How I’m reading

I had the privilege to allude to what I am reading and it became a text that looks very closely at the question and ultimately does not really answer the ‘what’ inasmuch as it answers a ‘how’. If that makes you curious, here is the start of the text, that you can find fully over at the interactions magazine (together with a picture of my active bookshelf):

To me, What are you reading? is an incredibly intimate question. There is vulnerability to sharing my bookshelf, to allowing others to trace my epistemological lineage so closely.

I hear What are you reading? as What is shaping your thoughts? and that cuts a little close. What are you reading? additionally implies How are you reading? because I read and reread books in parallel, in nonlinear strands of connectedness, in relations and bits, rarely in one-time sittings. My thinking is chunked, as is my reading.

Writing this text then is also asynchronous. I cannot ask back, “What are you reading?” because… well, right now, you are reading this.
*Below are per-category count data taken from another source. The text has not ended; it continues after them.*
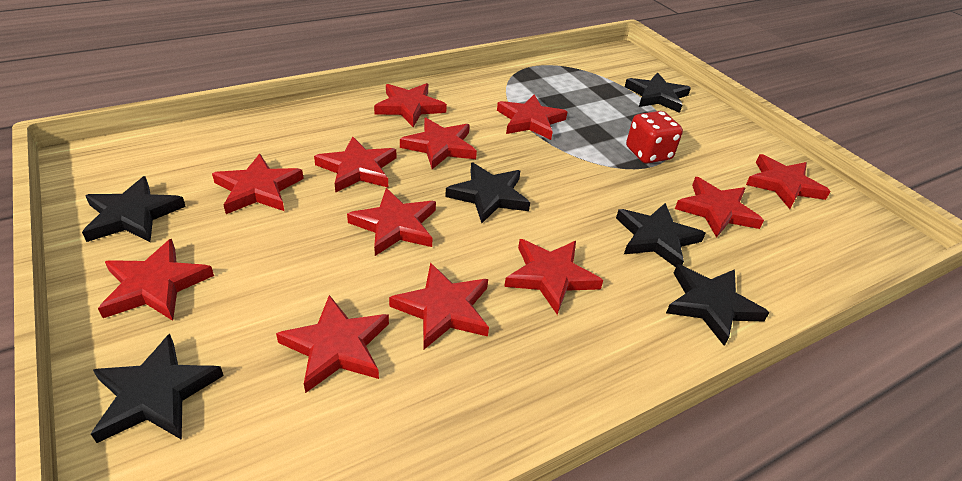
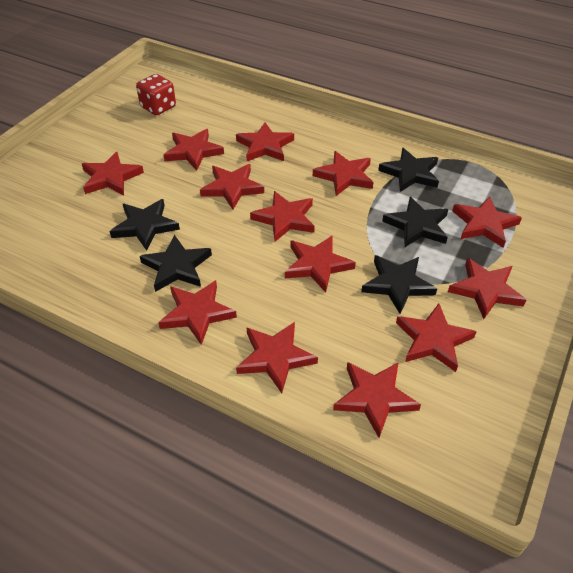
black star: 6 -> 5
red star: 12 -> 13

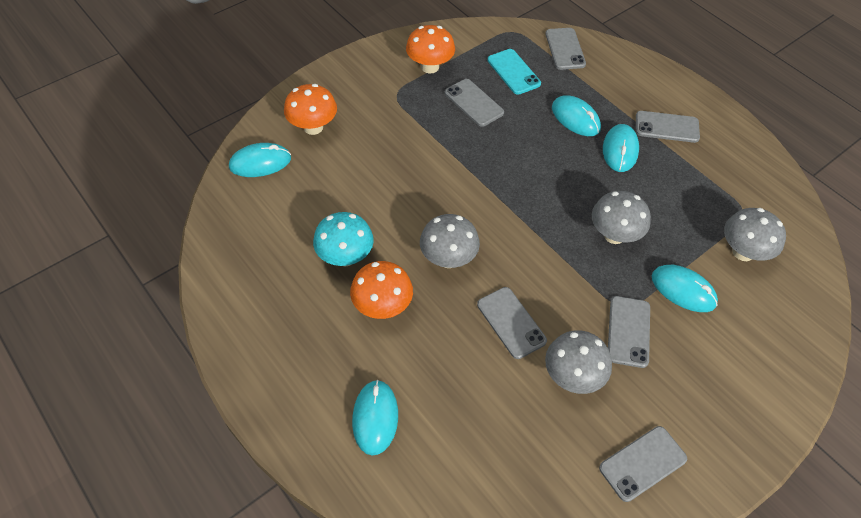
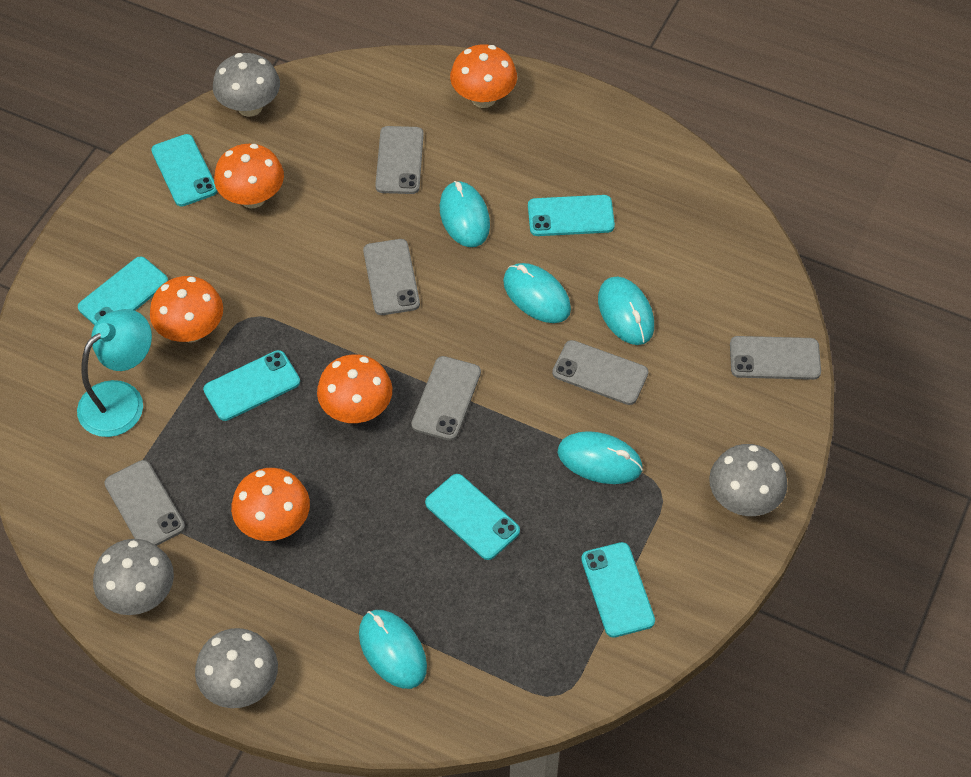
orange mushroom: 3 -> 5
turquoise lamp: 0 -> 1
turquoise mushroom: 1 -> 0
turquoise phone: 1 -> 6

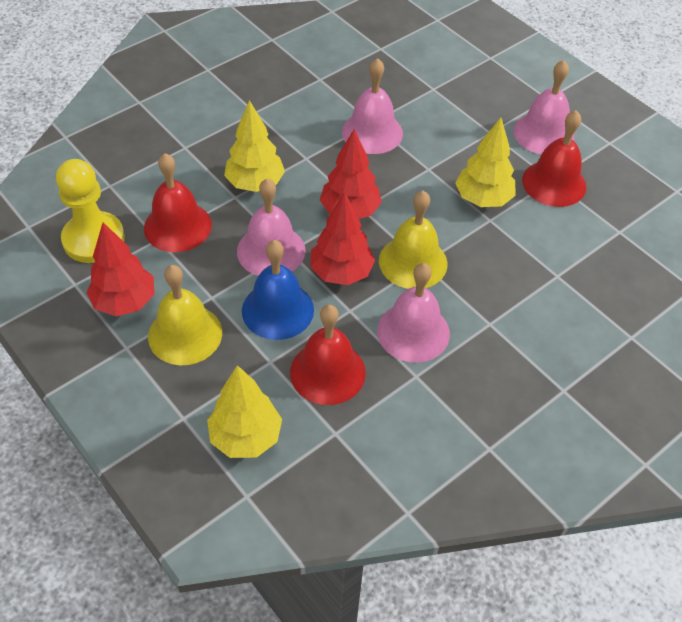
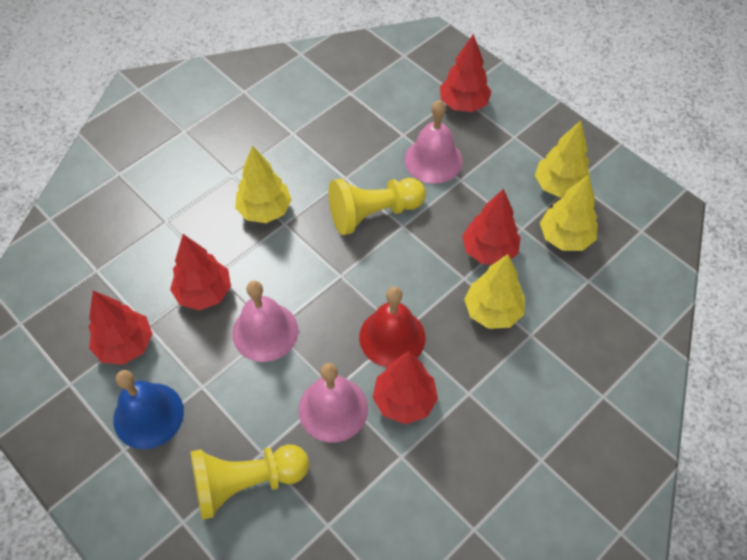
pink bell: 4 -> 3
red bell: 3 -> 1
red tree: 3 -> 5
yellow bell: 2 -> 0
yellow pawn: 1 -> 2
yellow tree: 3 -> 4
When I studied English as a foreign language, I was taught that -ing is a postfix indicating an activity that is happening in the present, that is actively done in a splinter of now. And then what is that now? Right now? Right in this instance, I’m reading… well, this. Reading what I’m writing and the two merge, as they often do in a melange of academic knowledge production. Making a choice becomes difficult, because I have to expand the now, not take it so literally, think of it as What is the zeitgeist of my reading?